STATED EXERCISE A
Transcribe the Hizbullah detention article word for word, beginning at the words "The statement was" and stopping after "Human Rights Centre.".
STATED EXERCISE B
Pick up the news report on Hejaaz Hizbullah's arrest after its final sentence, and keep writing it.

PASSAGE
----------
ICJ, academics, request Sri Lankan authorities to respect prominent lawyer’s human rights
ECONOMYNEXT – Acknowledging the need to conduct thorough investigations into any alleged offence, a collective of academics, lawyers, clergymen and human rights activists requested the Chief Justice yesterday to intervene in the allegedly arbitrary detention of attorney-at-law Hejaaz Hizbullah.
“We request the Hon Chief Justice to take note of the apparent interference by law enforcement authorities in the right of an officer of the Supreme Court to practice his profession freely and make necessary interventions to ensure attorneys-at-law are able to perform their functions without fear,” the collective said in a statement.
The statement was signed by 117 individuals representing the following institutions: the Committee for Protecting Rights of Prisoners, Families of the Disappeared, the Human Rights Office, Kandy, the International Centre for Ethnic Studies, the National Fisheries Solidarity Movement, and the Right to Life Human Rights Centre.
The group also called upon the authorities to “respect Hizbullah’s due process rights, in particular to grant immediate access to his lawyers to receive instructions, provide reasons for his arrest as well as evidence that the arrest is not arbitrary and produce him before a magistrate immediately.”
Hizbullah was arrested by the Criminal Investigations Department (CID) on April 14 under provisions in the Prevention of Terrorism Act (PTA). According to a habeas corpus application filed by his father Naina Hizbullah on April 17, five persons posing as Health Ministry officials had entered the lawyer’s residence and interrogated him in handcuffs. They had then demanded access to two case files he had worked on – a decade prior, according to some media reports – and, having recorded a statement, took him into CID custody.
Police spokesman SSP Jaliya Senaratne subsequently told reporters that the senior lawyer was arrested in connection with last year’s Easter Sunday bombings
The citizen collective in their statement claimed that, to date, Hizbullah has not been informed of the reason for the arrest nor has he been granted access to his lawyers except in restricted circumstances for about fifteen minutes and in the presence of a CID officer.
The International Commission of Jurists (ICJ) on April 21 called upon the Sri Lankan authorities to respect human rights in the conduct of their investigation of the April 2019 bombings, including ensuring that investigations into the alleged involvement of Hizbullah are conducted in accordance with due process and fair trial guarantees under international law.
----------
DATASET EXTRACT

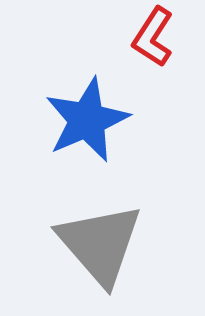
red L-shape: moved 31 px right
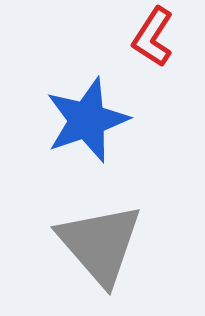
blue star: rotated 4 degrees clockwise
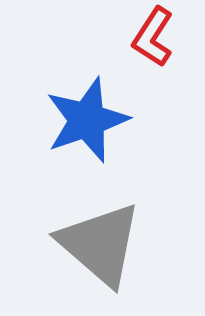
----------
RESPONSE A
The statement was signed by 117 individuals representing the following institutions: the Committee for Protecting Rights of Prisoners, Families of the Disappeared, the Human Rights Office, Kandy, the International Centre for Ethnic Studies, the National Fisheries Solidarity Movement, and the Right to Life Human Rights Centre.

RESPONSE B
Specifically, the ICJ said, the authorities must specify the charges against him, grant him full and immediate access to a lawyer, and investigate the circumstances of his arrest for potential rights violations.
“No one questions the Government’s need and obligation to investigate the horrendous Easter Sunday attacks, but these investigations must be conducted in a way that is consistent with international law and the Sri Lankan Constitution,” ICJ Asia-Pacific Director Frederick Rawski said.
“Not serving Hizbullah a remand order as required by law and denying him full and confidential access to legal counsel is unacceptable and in violation of international standards on the right to liberty,” he added.
The ICJ’s call was echoed by the citizen activist collective.
“While acknowledging the need to conduct thorough investigations into any alleged offence, in this instance, prima facie it appears that the detainee has been denied due process rights.
“The fact that Mr Hizbullah has not been allowed to meet his lawyers without the presence of CID officers despite a written request submitted on April 15 is cause for grave concern as the right to legal representation is an important element of the right to due process, to which every person is entitled according to Article 13 of the Constitution of Sri Lanka. Unimpeded access to legal counsel is also a statutorily guaranteed right to any person arrested in Sri Lanka.”
The signatories were particularly troubled by the CID officers’ allegedly demanding access to the lawyer’s case files which they said is a severe impingement of attorney-client privilege, as well as of Hizbullah’s right to practice his profession freely.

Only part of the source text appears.